_USING THE INFORMATION_.
**A)** In the thread on press registration issues, what does the reply recommend checking first?
**B)** Carry on the thread on press registration issues from the point at which it stops.

_EXERCISE PASSAGE_.
--- START ---
# Registration issues on press



## OtherTees (Sep 12, 2016)

Looking for some input regarding registration issue. We're printing on sportsman, 3 color job. 1 color flash, second color, flash and third color. We have the design registered perfectly but there's inconsistency when running the print. Let's say three shirts print perfectly and then suddenly 2 next ones are out of registry :/ On each rotation there are few shirts registered and few shirts misregistered.

Does someone had similiar problem? I'm thinking the problem might be shirts shrinkage due to flash cure, unleveled platens or mesh tension maybe? Thanks for any help.


----------



## Rabbidsquirrel13 (Jul 27, 2015)

You should check to see if it's happening on the same pallets every time or on random pallets. 

If it's on the same pallets then there is an issue with the individual pallet or the pallet arm not being secured properly.
--- END ---
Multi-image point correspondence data
--- START ---
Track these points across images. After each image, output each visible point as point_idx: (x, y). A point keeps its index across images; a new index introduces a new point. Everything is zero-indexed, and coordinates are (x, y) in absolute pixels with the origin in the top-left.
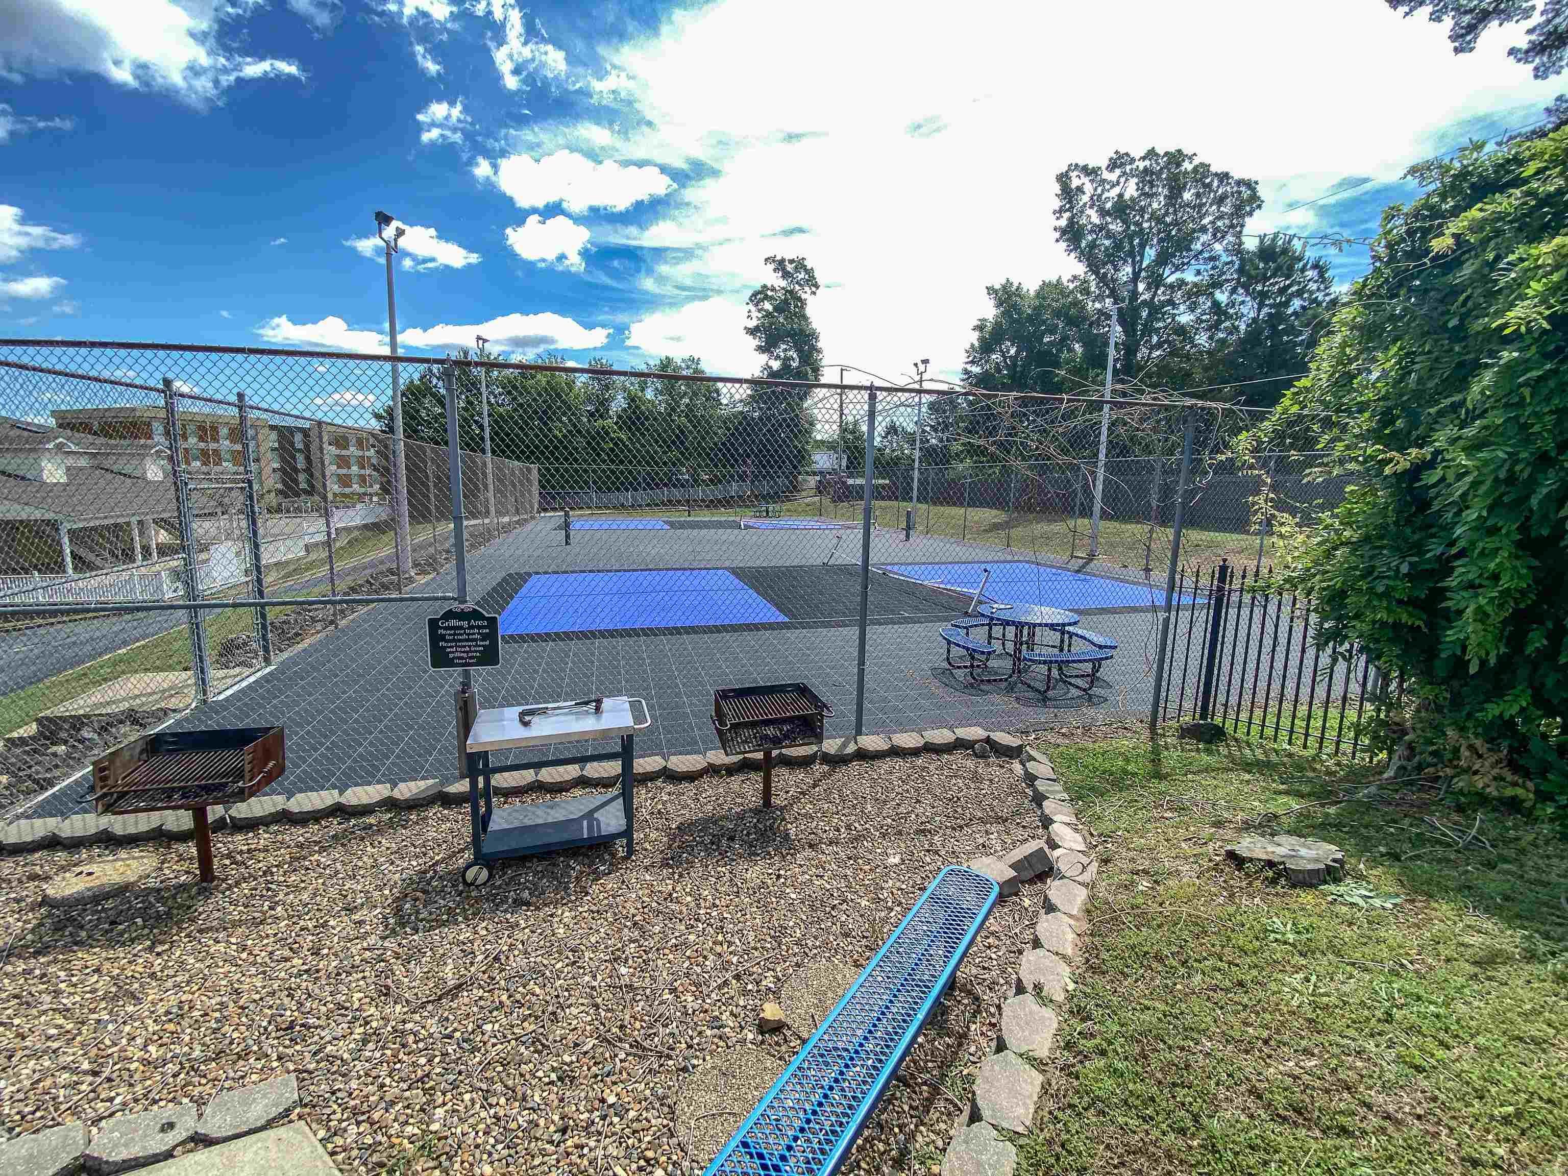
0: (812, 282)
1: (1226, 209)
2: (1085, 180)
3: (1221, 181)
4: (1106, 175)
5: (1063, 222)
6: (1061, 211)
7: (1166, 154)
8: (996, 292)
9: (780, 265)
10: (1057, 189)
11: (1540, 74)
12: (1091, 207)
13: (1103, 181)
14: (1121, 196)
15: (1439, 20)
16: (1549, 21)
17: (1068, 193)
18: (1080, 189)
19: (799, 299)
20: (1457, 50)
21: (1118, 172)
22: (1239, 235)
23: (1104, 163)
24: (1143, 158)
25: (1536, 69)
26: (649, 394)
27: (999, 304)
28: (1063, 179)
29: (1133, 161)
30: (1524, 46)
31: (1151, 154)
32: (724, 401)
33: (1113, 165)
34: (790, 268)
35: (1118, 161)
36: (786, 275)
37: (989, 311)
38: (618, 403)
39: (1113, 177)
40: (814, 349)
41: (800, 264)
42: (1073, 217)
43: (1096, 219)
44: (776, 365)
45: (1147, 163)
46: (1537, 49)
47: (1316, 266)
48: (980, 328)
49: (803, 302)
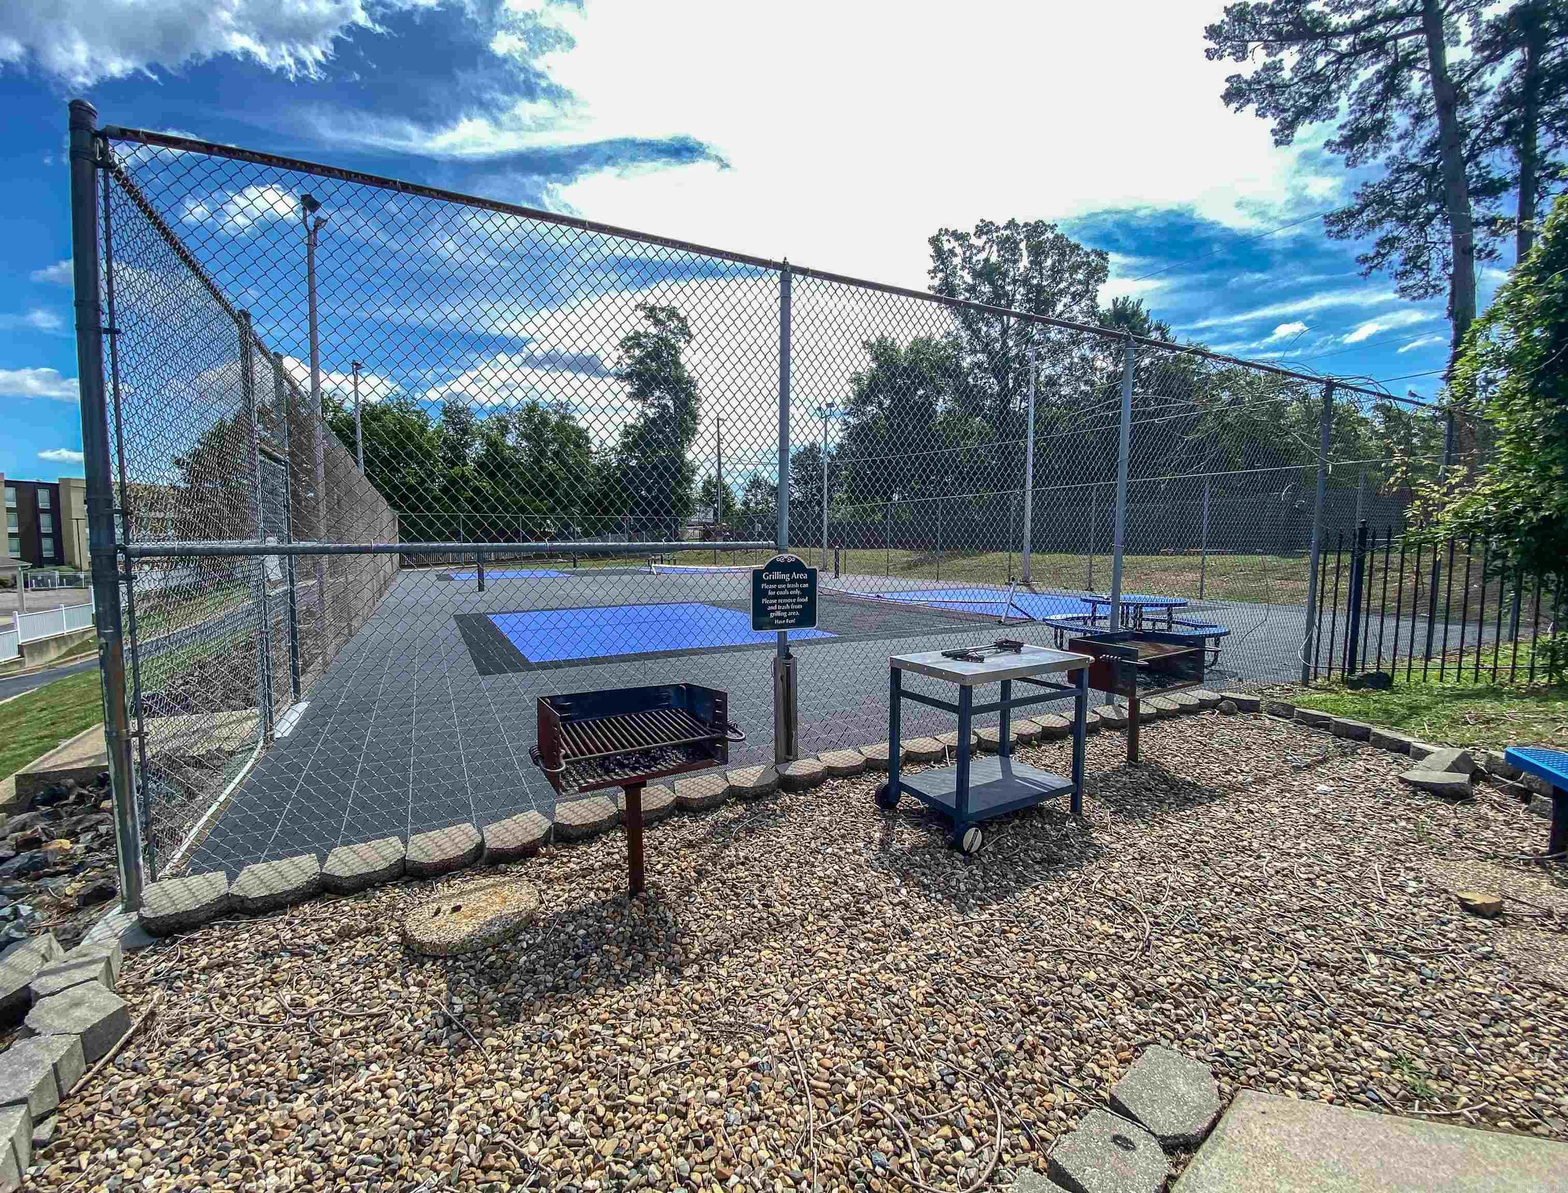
--- END ---
_ANSWERS IN ORDER_.
**A)** Whether the misregistration happens on the same pallets every time or on random pallets.

**B)**
If it is happening on random pallets then it is either a tack problem (watch the shirt as it separates from the screen to see if the screen is pulling it away from the pallet after the print) or your micro-registration system is not holding in place every time.

In my experience this is usually a tack issue. Make sure to preheat and make sure the t-shirt is sticking properly to the pallet (thicker inks and larger print areas will pull the shirt off of the pallet more than thinner inks and smaller print areas)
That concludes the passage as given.